That is the amount a jury in Oakland, California says Monsanto must pay in punitive damages to 76-year-old Alva Pilliod and his wife, Alberta, 74.

In addition, the couple was awarded $55 million in compensatory damages.

Alva and Alberta both suffer from non-Hodgkin's lymphoma, a form of cancer. Their attorneys argued the culprit was 1,500 gallons of Roundup they sprayed on three properties they owned over 30 years.

Alberta Pilliod, a former nun and school principal, said after the verdict: "From their ads, we felt that Roundup was incredibly safe to use."

"It changed our lives forever. We couldn’t do things we used to be able to do, and we really resent them for that."

Bayer, the parent company of Monsanto, said it would appeal the verdict.
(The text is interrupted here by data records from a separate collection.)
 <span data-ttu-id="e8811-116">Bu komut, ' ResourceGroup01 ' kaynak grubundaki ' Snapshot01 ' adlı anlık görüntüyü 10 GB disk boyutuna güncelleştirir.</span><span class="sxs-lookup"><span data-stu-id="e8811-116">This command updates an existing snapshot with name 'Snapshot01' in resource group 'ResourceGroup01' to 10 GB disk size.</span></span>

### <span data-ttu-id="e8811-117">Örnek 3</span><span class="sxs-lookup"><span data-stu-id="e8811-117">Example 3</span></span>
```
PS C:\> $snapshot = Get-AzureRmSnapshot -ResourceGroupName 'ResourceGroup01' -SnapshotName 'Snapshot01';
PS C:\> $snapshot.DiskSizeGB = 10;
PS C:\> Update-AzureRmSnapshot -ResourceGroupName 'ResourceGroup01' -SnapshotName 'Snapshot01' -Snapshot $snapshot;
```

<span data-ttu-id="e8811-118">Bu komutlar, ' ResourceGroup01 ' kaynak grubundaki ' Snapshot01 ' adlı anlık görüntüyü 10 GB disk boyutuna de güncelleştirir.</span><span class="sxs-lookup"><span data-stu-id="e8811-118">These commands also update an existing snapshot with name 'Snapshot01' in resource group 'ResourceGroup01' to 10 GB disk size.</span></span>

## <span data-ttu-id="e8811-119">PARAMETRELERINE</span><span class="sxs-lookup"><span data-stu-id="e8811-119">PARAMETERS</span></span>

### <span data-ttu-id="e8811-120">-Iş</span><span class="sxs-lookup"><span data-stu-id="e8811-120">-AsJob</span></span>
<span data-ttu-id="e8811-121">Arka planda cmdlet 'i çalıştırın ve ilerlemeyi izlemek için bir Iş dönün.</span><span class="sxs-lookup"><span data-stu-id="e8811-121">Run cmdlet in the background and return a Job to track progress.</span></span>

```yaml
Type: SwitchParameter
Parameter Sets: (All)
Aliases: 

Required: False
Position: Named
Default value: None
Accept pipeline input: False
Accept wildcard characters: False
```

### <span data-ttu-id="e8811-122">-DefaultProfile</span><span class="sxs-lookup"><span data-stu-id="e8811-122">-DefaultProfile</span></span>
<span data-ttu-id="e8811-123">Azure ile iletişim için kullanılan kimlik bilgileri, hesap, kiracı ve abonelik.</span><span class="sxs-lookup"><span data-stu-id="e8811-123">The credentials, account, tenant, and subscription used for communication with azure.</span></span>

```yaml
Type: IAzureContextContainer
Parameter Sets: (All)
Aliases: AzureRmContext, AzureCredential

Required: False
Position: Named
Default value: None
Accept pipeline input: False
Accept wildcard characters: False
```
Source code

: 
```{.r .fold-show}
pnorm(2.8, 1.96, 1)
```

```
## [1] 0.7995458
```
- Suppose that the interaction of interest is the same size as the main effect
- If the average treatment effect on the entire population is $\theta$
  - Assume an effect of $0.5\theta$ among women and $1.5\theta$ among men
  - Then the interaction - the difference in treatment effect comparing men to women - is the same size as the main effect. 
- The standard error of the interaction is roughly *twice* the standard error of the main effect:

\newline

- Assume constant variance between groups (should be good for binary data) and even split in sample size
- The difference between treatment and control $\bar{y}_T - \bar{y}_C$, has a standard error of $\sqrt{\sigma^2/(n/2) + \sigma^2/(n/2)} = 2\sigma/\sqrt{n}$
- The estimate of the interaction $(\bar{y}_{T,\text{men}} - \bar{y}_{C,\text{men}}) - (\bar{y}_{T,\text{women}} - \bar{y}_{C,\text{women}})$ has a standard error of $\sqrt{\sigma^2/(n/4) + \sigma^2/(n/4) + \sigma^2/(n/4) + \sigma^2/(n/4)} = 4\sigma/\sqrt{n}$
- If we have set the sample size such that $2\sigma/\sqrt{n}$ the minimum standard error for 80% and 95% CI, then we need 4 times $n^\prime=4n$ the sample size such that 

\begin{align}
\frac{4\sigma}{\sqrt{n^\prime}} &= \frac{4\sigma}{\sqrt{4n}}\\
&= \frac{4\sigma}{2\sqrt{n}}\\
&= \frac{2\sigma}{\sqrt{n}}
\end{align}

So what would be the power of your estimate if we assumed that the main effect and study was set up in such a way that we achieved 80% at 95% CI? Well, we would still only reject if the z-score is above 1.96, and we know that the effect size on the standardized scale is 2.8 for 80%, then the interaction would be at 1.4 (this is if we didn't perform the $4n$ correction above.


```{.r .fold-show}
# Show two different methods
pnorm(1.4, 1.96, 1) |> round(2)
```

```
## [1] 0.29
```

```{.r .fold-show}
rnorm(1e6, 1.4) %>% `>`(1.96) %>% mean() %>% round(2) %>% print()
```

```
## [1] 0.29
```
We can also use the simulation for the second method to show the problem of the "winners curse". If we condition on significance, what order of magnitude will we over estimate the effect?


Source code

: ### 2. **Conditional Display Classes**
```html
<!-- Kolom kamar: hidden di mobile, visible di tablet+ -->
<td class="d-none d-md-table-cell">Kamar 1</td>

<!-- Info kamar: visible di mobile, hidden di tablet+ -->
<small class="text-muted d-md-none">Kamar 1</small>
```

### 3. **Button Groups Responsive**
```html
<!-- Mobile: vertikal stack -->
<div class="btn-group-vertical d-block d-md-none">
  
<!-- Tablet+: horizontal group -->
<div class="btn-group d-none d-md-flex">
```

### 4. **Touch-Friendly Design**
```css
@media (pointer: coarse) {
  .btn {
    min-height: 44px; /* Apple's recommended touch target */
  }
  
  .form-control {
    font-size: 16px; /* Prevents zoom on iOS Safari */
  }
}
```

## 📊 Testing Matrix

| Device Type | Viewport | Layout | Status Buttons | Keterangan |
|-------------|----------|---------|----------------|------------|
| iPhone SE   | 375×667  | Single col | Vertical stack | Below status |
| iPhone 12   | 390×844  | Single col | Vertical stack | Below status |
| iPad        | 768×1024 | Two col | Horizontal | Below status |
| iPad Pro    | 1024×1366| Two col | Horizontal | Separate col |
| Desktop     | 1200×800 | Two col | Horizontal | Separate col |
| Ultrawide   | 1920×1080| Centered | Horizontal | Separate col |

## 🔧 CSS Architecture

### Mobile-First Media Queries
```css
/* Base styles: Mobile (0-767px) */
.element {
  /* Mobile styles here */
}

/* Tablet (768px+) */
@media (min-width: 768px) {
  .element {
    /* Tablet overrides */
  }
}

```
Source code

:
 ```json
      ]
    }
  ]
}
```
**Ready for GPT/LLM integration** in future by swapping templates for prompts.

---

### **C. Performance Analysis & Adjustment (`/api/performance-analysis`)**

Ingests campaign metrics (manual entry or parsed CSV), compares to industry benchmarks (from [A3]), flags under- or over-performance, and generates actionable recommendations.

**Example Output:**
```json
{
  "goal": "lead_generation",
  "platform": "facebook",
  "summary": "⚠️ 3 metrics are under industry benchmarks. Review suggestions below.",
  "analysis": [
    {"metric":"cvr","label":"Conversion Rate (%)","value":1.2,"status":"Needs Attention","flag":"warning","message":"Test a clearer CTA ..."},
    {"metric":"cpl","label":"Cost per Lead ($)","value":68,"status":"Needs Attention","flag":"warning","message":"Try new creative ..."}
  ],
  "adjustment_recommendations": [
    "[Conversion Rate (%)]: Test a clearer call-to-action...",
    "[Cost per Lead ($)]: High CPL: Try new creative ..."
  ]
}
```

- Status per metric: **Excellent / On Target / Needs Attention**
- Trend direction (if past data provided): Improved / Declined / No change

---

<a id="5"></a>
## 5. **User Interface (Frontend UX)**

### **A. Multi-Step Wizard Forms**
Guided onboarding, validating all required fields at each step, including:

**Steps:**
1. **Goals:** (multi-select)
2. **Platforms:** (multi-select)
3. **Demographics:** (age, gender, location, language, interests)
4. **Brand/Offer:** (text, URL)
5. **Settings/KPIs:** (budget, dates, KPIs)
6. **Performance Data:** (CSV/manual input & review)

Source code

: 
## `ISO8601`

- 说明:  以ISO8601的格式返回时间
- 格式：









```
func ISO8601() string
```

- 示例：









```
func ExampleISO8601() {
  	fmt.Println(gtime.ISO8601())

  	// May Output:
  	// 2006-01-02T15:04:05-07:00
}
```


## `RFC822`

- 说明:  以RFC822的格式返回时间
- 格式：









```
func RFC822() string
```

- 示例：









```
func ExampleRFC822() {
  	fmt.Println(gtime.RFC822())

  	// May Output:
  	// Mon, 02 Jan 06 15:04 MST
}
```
The company also said Roundup's active ingredient, glyphosate, is safe, citing a recent EPA study of the chemical.

But that contradicts a 2015 report by the World Health Organization, which said glyphosate is a likely human carcinogen. 

This is the third major damage award involving Roundup in the San Francisco Bay Area. In 2018, Dewayne Johnson, a former groundskeeper with terminal cancer, was awarded $289 million. That was later reduced to $78 million. 

And in March of this year, a jury awarded $80 million to Edwin Hardeman, who blamed his non-Hodgkins lymphoma on the weed killer.